1. styrene-butadiene-styrene polymers;
2. styrene isoprene-styrene polymers;
3. styrene-ethylene-butylene styrene polymers;
4. styrene-ethylenepropylene polymers;
5. styrene-ethylene butylene polymers;
6. styrene-butadiene polymers; and
7. styrene-isoprene polymers.

The gel usually includes about 12% to 22% by weight of the polymer, but it depends on what polymers is used.

Heating temperatures vary depending on what polymer and oil is used, but should never go over 275 F.

The polymer and oil solution is extremely sensitive to moisture - when moisture comes in contact with the solution, bubbles form when heat is applied.

Polymer should not be added to heated up oil like gelatin is to water; the polymer and oil should be mixed when no heat is present.

Dwell times are recommended after mixing the polymer and oil to prevent bubbles forming when heat is applied. These "dwell" times can go up to 12 hours if the air is above about 50 °F, or at the very least 24 hours if the air is at cooler temperatures.
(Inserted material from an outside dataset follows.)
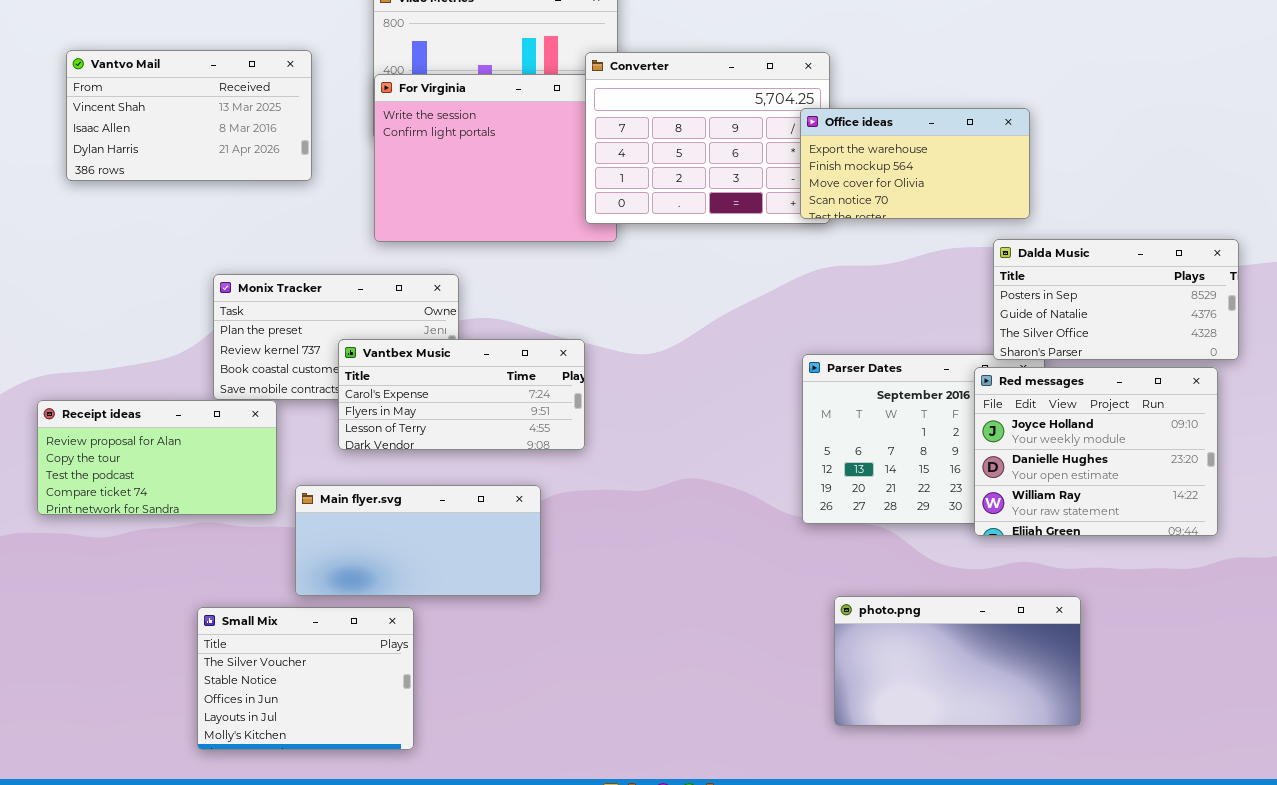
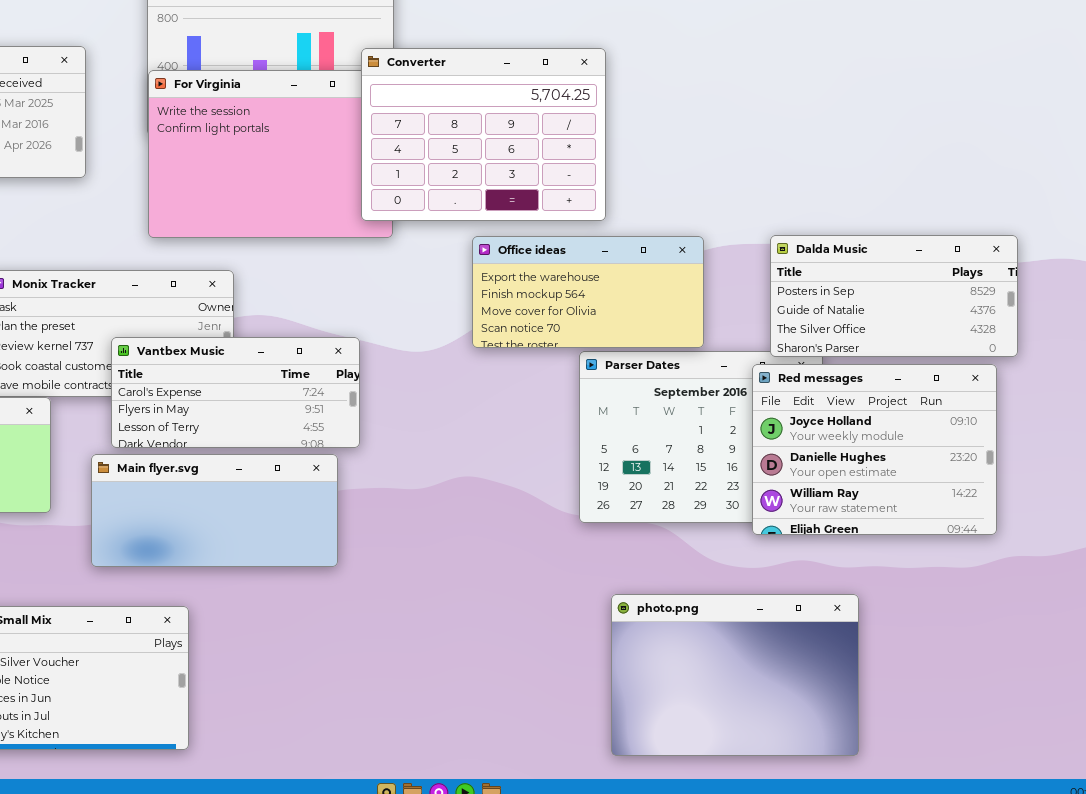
Office ideas: [800,108,1030,219] -> [472,236,704,348], moved
Main flyer.svg: [295,485,541,596] -> [91,454,338,567], moved
photo.png: [834,596,1081,726] -> [611,594,859,756], resized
These discoveries were made by Darryl D. Amick.

==Uses==
Since ballistic gelatin mimics the properties of muscle tissue reasonably well, it is the preferred medium (over real porcine cadavers) for comparing the terminal performance of different expanding ammunition, such as hollow-point and soft-point bullets. These bullets use the hydraulic pressure of the tissue or gelatin to expand in diameter, limiting penetration and increasing the tissue damage along their path. While the Hague Convention restricts the use of such ammunition in warfare, it is commonly used by police and civilians in defensive weapons, as well as police sniper and hostage-rescue teams, where rapid disabling of the target and minimal risk of overpenetration are required to reduce collateral damage.

Bullets intended for hunting are also commonly tested in ballistic gelatin. A bullet intended for use hunting small vermin, such as prairie dogs, for example, needs to expand very quickly to have an effect before it exits the target, and must perform at higher velocities due to the use of lighter bullets in the cartridges. The same fast-expanding bullet used for prairie dogs would be considered inhumane for use on medium game animals like whitetail deer, where deeper penetration is needed to reach vital organs and assure a quick kill.

In television the MythBusters team sometimes used ballistics gel to aid in busting myths, but not necessarily involving bullets, including the exploding implants myth, the deadly card throw, and the ceiling fan decapitation. They sometimes placed real bones (from humans or pigs) or synthetic bones in the gel to simulate bone breaks as well.

The US television program Forged in Fire is also known to use ballistics gelatin, often creating entire human torsos and heads complete with simulated bones, blood, organs and intestines that are cast inside the gel. Various bladed weapons are then tested on the gel torso in order to simulate and record the destructive effects the weapons would have on a real human body.